Breaking down US propane exports by destination
Trader’s Corner, a weekly partnership with Cost Management Solutions, analyzes propane supply and pricing trends. This week, Mark Rachal, director of research and publications, examines key export destinations of U.S. propane to see if any of those destinations had a significant decrease in volume in 2025.
Catch up on last week’s Trader’s Corner here: How events in Venezuela affect US crude supply
This Trader’s Corner is the second in a two-part series on U.S. propane exports. Last week, we focused on the overall picture. What stood out was that U.S. propane export growth was much lower in 2025 than it has been in recent years. The growth did not keep up with the rising U.S. propane production, which resulted in the record-high inventory levels entering this winter.
Couple the slower growth in exports with a rather mild winter, and inventories remain at record highs for this time of year. The result has been a bearish pricing environment for propane. That environment is likely to continue through 2026 unless propane export growth increases.
In this Trader’s Corner, we wanted to identify the key export destinations to see if any of those destinations had a significant decrease in volume in 2025. If a key export destination, or destinations, saw a drop in volume, they could recover in 2026 and get export growth back on track.
We began our research by identifying the top export destinations from 2020 to 2024. We then looked at exports specifically in 2024 and 2025 to see if any significant changes were taking place. Ultimately, we decided to use the top 15 export destinations for 2025 as the basis for charting. However, 40 countries received propane exports in 2025.

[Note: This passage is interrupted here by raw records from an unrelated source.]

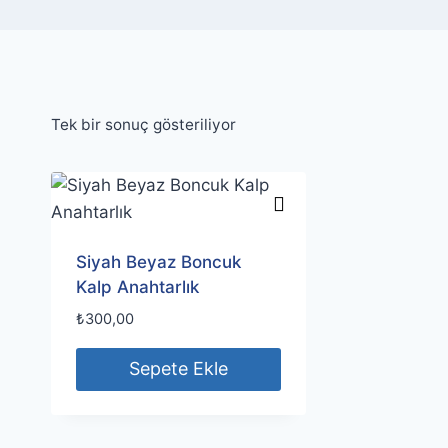
Tek bir sonuç gösteriliyor
Siyah Beyaz Boncuk
Kalp Anahtarlık
₺
300,00
Sepete Ekle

Again, there are numerous countries that received propane exports from the United States that were similar to the levels Spain received, but we had to limit the number on the chart.
Japan has been, and remains, the largest importer of U.S. propane. It and most other countries continued to import U.S. propane in 2025 at about the same rate as in 2024. The notable exceptions were China and Korea. An increase by India helped to offset those lost export volumes to a degree.

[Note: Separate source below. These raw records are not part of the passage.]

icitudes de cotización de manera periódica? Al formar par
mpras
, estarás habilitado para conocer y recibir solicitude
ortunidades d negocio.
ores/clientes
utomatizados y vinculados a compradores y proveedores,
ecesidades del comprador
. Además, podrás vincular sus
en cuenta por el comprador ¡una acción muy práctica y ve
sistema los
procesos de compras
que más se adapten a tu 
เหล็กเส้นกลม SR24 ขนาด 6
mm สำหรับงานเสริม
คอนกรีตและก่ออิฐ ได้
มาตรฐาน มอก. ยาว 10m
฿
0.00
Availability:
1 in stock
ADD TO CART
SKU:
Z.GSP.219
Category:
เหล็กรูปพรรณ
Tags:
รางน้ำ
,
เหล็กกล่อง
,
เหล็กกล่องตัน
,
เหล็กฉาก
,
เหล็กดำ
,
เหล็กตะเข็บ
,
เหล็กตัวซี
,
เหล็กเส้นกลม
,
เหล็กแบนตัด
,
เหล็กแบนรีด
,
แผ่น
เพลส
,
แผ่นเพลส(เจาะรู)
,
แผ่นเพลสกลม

The drop in China is about 80,000 barrels per day, which is nearly 30 million barrels for the year. That drop alone is enough to result in the high inventory position in the United States. But more so, it was growth in demand from China each year that had been keeping up with new U.S. propane production, keeping supply and demand in balance.
So, the growth was lost. Other locations, like India, have stepped up to offset the decline from China, keeping exports in 2025 slightly above 2024 levels. But it was the lack of overall export growth that was the key to the inventory build, and the other countries just couldn’t take on enough additional volumes to offset China and Korea’s declines and keep up with production growth.

There is no doubt that the tariff wars and deteriorating relationship between the United States and China have contributed to this situation. China needs U.S. propane; there simply isn’t another source that can keep up with its demand. It would no doubt like to normalize trade relationships. If that were to happen, it is possible that U.S. propane export growth could rebound in 2026.
However, at this point, it’s hard to see anything normal happening between the United States and China in 2026, so it will be up to other countries to continue taking up the fall-off in imports from China and Korea. The question remains whether they can increase their volumes enough to keep up with the growth in U.S. production.
Low prices will certainly help yield that result. Also, the low price of crude will likely start catching up to U.S. propane supply growth in 2026. That could start whittling away at the surplus inventories from the supply side. Commodities, including propane, have periods where supply and demand get out of balance. Market forces will always push toward a balance. Geopolitical events that can take place quickly can make it much harder for the market to do its job.
The United States did not use all its sustainable export capacity in 2025. If exports do not increase enough to start maxing out export capacity, the inventory overhang that developed in 2025 is likely to continue throughout 2026 as well.